• [WORK REQUEST] Return verbatim the line containing "Page size: 1950x1125." together with all lines that follow it, through the end of the records.

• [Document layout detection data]
::::::::::

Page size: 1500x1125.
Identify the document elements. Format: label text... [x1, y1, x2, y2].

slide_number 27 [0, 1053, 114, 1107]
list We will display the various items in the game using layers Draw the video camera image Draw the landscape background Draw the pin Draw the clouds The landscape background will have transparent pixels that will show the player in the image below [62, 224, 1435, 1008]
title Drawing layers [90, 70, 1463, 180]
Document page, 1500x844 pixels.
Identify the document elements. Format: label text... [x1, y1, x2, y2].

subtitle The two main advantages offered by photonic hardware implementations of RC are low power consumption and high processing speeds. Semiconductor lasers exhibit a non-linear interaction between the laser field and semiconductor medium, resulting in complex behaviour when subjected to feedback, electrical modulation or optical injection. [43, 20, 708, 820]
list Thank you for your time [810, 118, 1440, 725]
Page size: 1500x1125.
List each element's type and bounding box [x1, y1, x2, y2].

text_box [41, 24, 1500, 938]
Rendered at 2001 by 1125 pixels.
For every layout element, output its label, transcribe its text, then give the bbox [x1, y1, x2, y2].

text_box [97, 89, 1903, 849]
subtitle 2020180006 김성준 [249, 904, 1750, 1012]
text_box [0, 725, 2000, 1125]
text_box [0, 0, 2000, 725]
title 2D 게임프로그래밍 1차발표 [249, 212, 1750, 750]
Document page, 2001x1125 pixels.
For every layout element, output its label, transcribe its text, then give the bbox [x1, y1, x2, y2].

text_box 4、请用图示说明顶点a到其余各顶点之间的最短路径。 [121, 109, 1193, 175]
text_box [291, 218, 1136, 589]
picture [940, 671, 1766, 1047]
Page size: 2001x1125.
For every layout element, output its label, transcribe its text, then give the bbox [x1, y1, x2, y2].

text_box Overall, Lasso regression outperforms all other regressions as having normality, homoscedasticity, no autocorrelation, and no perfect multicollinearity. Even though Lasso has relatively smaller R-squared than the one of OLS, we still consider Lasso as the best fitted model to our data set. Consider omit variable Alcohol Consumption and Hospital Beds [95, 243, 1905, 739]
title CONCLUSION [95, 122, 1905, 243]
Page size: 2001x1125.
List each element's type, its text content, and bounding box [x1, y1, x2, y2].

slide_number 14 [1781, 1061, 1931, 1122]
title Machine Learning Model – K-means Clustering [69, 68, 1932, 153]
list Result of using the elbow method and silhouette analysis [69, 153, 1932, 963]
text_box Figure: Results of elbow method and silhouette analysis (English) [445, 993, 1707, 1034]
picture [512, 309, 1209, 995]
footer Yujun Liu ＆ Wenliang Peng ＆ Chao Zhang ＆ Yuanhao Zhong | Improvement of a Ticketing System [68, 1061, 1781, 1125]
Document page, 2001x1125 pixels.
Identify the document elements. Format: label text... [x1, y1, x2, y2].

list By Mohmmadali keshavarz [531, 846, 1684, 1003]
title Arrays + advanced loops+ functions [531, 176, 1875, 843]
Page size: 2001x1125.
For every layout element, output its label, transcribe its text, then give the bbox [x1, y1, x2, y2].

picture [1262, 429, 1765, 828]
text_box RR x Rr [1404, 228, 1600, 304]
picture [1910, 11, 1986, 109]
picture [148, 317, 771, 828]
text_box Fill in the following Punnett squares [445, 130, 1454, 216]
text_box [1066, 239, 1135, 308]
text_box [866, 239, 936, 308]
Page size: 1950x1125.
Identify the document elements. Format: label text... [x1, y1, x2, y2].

::::::::::

• [FINISHED EXERCISE]
Page size: 1950x1125.
Identify the document elements. Format: label text... [x1, y1, x2, y2].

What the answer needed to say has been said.